> _CONSIGNE_:
Traduisez en anglais cette phrase de l'entretien avec Moussa Ibn Yacoub : « Le fait de me donner de nouveaux objectifs me permet de passer outre toute cette histoire. »

> _TEXTE EXTRAIT_:
===

Moussa : « Ma libération n’est qu’une question de temps »

Moussa Ibn Yacoub est toujours bloqué au Bangladesh. Suite à sa libération conditionnelle survenue en mars dernier après plus de deux mois de détention à la prison de Cox's Bazar, l'humanitaire français n'est toujours pas autorisé à quitter le pays dans lequel il était parti effectuer une mission de repérage, pour l'ONG Barakacity, afin d'aider la communauté musulmane des Rohingyas. Moussa s'est vu incarcéré le 22 décembre 2015 pour "activités suspectes en lien avec le terrorisme". Pour Clique, l'humanitaire revient sur les conditions de son séjour au Bangladesh, l'avancée de son combat judiciaire, ainsi que son nouveau projet socio-éducatif Bani Street.

La première question que l’on a envie de vous poser : comment est-ce que vous tenez le coup ? 
Je ne suis plus au stade de me demander si je vais tenir ou pas. Dans ma tête, j’ai passé tous ces stades, en terme de patience, par rapport à ce qui m’arrivait. Le fait de me donner de nouveaux objectifs me permet de passer outre toute cette histoire. Par exemple, lorsque mon audience du 20 juin a été reportée au 24 juillet prochain, j’ai préféré me dire que cela me laissait du temps sur mon nouveau projet ici, au lieu de me lamenter.

===

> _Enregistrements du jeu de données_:
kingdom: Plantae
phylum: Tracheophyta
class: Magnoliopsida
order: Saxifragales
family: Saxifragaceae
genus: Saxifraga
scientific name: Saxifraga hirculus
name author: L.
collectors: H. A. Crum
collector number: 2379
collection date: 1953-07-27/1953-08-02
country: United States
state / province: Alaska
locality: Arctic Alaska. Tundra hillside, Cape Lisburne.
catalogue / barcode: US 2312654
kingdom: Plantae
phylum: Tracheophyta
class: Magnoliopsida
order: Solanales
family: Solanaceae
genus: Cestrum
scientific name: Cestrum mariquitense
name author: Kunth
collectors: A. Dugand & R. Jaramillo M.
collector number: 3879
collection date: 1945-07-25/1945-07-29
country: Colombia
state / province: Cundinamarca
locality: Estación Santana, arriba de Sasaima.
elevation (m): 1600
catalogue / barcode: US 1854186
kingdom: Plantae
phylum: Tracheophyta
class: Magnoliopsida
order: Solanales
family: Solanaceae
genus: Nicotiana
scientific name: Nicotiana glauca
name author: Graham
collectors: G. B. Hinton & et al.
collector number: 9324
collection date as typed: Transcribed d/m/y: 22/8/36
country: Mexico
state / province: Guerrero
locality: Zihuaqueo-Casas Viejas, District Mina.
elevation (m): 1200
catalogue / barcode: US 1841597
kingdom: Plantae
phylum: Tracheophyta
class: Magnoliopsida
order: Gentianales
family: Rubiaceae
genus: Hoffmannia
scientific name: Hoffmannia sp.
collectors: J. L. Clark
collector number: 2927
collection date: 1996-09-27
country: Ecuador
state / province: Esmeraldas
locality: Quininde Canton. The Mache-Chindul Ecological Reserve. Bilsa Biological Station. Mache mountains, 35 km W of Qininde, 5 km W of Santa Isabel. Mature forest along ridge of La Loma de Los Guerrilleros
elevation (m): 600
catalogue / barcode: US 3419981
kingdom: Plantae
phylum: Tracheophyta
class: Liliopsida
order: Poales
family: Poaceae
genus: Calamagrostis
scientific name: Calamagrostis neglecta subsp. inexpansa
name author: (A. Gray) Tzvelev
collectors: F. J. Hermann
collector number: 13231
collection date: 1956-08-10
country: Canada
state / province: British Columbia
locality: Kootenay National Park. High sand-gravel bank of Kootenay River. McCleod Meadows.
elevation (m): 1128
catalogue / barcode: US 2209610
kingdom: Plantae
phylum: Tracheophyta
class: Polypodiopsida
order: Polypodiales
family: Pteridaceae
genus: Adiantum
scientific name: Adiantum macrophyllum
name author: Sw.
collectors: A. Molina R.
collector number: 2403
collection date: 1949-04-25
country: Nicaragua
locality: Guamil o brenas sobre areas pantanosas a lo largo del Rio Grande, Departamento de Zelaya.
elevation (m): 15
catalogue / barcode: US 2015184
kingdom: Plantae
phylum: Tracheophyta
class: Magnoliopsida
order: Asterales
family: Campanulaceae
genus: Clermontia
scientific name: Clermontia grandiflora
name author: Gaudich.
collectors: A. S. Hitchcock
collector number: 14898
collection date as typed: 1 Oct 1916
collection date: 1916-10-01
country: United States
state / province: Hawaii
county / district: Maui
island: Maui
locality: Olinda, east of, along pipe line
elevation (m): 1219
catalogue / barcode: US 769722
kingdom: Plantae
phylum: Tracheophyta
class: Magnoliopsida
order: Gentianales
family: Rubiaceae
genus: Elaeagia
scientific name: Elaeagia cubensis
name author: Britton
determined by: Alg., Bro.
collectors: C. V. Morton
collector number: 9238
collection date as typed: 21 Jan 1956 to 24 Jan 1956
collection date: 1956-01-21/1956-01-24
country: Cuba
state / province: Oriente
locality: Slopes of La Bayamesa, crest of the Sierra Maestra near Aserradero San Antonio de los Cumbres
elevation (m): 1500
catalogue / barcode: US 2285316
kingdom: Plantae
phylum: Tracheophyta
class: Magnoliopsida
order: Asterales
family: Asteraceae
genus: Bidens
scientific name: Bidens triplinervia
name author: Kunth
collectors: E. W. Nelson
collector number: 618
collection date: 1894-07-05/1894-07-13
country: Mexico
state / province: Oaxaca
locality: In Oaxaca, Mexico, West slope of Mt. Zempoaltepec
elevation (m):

===

> _RÉPONSE COMPLÈTE_:
Giving myself new goals allows me to move past this whole affair.